Only a minority of people with symptoms request a test. All the attempts to “test and trace” or quarantine the virus are undermined by the fact that people avoid tests and won’t self-isolate. 

Poor sick pay is a key reason for low compliance: many low-paid people don’t self-isolate and avoid tests because they can’t afford time off on measly SSP.

Fixing sick pay would both be a matter of social justice and also be a key way of stopping the pandemic.

It’s one where the government has felt under pressure. Back in March 2020 TUC general secretary Frances O’Grady challenged then health secretary Matt Hancock on BBC Question Time, asking if he could live on the £95 a week SSP.

Hancock honestly answered “no.” Back in March 2020 then Labour leader Jeremy Corbyn and shadow chancellor John McDonnell demanded the government introduce a “furlough” scheme for jobs shut down by Covid-19 and higher mandatory sick pay “from day one” for all workers.

Labour won the demand for furlough, but the government resisted sick pay. Then when Starmer became Labour leader, the demand dissipated. 

Starmer has raised sick pay in Parliament four times, Corbyn raised it 14 times.

Starmer did not press on sick pay in Parliament until November 2020, and only did so sporadically — because he had drifted off into something else, which he called “constructive opposition” — although it didn’t offer much opposition and avoided the very constructive issue of sick pay.

The BBC’s Nick Robinson joked that Starmer’s approach in Parliament meant saying: “I back the government’s measures on coronavirus but why doesn’t the PM admit he’s hopeless and incompetent?”

It wasn’t that much of an exaggeration. Starmer made lots of “managerial” noises about “putting the government on notice,” but spent a great deal of time avoiding opposition.

Starmer told the Telegraph in February: “At times like this you back the government where you think they are getting right … everybody is concerned that we pull through this, and pull through it together.” 

Last September he told Parliament: “I have supported all the measures the Prime Minister has introduced, as he well knows. It is the right thing to do.”

Last July Starmer declared in the Commons: “It is perfectly proper and right for the opposition to set out the parts of the package that we support the government on and to highlight where there are problems.” 

But the actual highlighting of problems — including sick pay — fell by the wayside.

So it’s good that Labour is going for a small co-ordinated push on sick pay now. But “message discipline” doesn’t last a few months. You have to hammer home simple messages longer than that to get a hearing.

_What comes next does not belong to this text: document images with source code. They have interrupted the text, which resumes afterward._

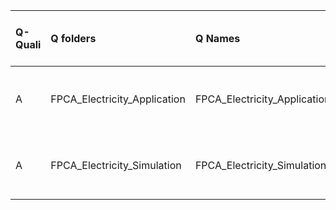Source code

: |Q-Quali |Q folders                    |Q Names                      |Descriptions stats           |Keywords stats           |Meta Info data fields          |
|:-------|:----------------------------|:----------------------------|:----------------------------|:------------------------|:------------------------------|
|A       |FPCA_Electricity_Application |FPCA_Electricity_Application |19 word(s), 120 Character(s) |5: 5 (standard), 0 (new) |q, p, a, d, k, df, e, i, s, sa |
|A       |FPCA_Electricity_Simulation  |FPCA_Electricity_Simulation  |12 word(s), 65 Character(s)  |5: 5 (standard), 0 (new) |q, p, a, d, k, df, e, i, s, sa |
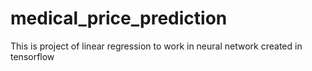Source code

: # medical_price_prediction
This is project of linear regression to work in neural network created in tensorflow
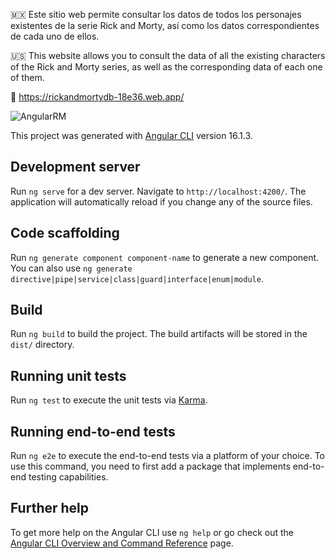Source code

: 🇲🇽 Este sitio web permite consultar los datos de todos los personajes existentes de la serie Rick and Morty, así como los datos correspondientes de cada uno de ellos.

🇺🇸 This website allows you to consult the data of all the existing characters of the Rick and Morty series, as well as the corresponding data of each one of them.

🔗 https://rickandmortydb-18e36.web.app/


![AngularRM](https://github.com/user-attachments/assets/de10a566-2647-498a-8ac3-244ba143f987)


This project was generated with [Angular CLI](https://github.com/angular/angular-cli) version 16.1.3.
## Development server

Run `ng serve` for a dev server. Navigate to `http://localhost:4200/`. The application will automatically reload if you change any of the source files.

## Code scaffolding

Run `ng generate component component-name` to generate a new component. You can also use `ng generate directive|pipe|service|class|guard|interface|enum|module`.

## Build

Run `ng build` to build the project. The build artifacts will be stored in the `dist/` directory.

## Running unit tests

Run `ng test` to execute the unit tests via [Karma](https://karma-runner.github.io).

## Running end-to-end tests

Run `ng e2e` to execute the end-to-end tests via a platform of your choice. To use this command, you need to first add a package that implements end-to-end testing capabilities.

## Further help

To get more help on the Angular CLI use `ng help` or go check out the [Angular CLI Overview and Command Reference](https://angular.io/cli) page.
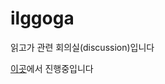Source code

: # ilggoga
읽고가 관련 회의실(discussion)입니다

[이곳](https://github.com/ilggoga/ilggo.ga/discussions)에서 진행중입니다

At heart this is because “message discipline” isn’t a PR technique, it’s about what you believe in. Labour needs to show it believes in real change based on the economic needs of working people.

The message Starmer drifted off into last year, in his plan to “engage constructively with the government” over Covid-19, was the message that he would like to cosplay being a junior member of an imaginary coalition with the Conservatives.

He wanted to “look like a prime minister” rather than act like an opposition.

Sadly, this meant he missed both the chance to press for — and possibly win — real changes in sick pay, and the chance to get noticed enough to even have a chance of being a future prime minister. 

There is a daft saying favoured by the wannabe “self-improver” that it feels like Starmer must be saying to himself — “dress for the job you want, not the job you have.” Turn up with a suit and a briefcase for your office junior post, and you can eventually will make your way into the director’s chair. 

I don’t think it works in the office and it certainly doesn’t work in politics.

Starmer keeps dressing up like he is a current prime minister — or perhaps more like a Nick Clegg-style deputy prime minister — when he should be doing the job he has, which is leading the opposition.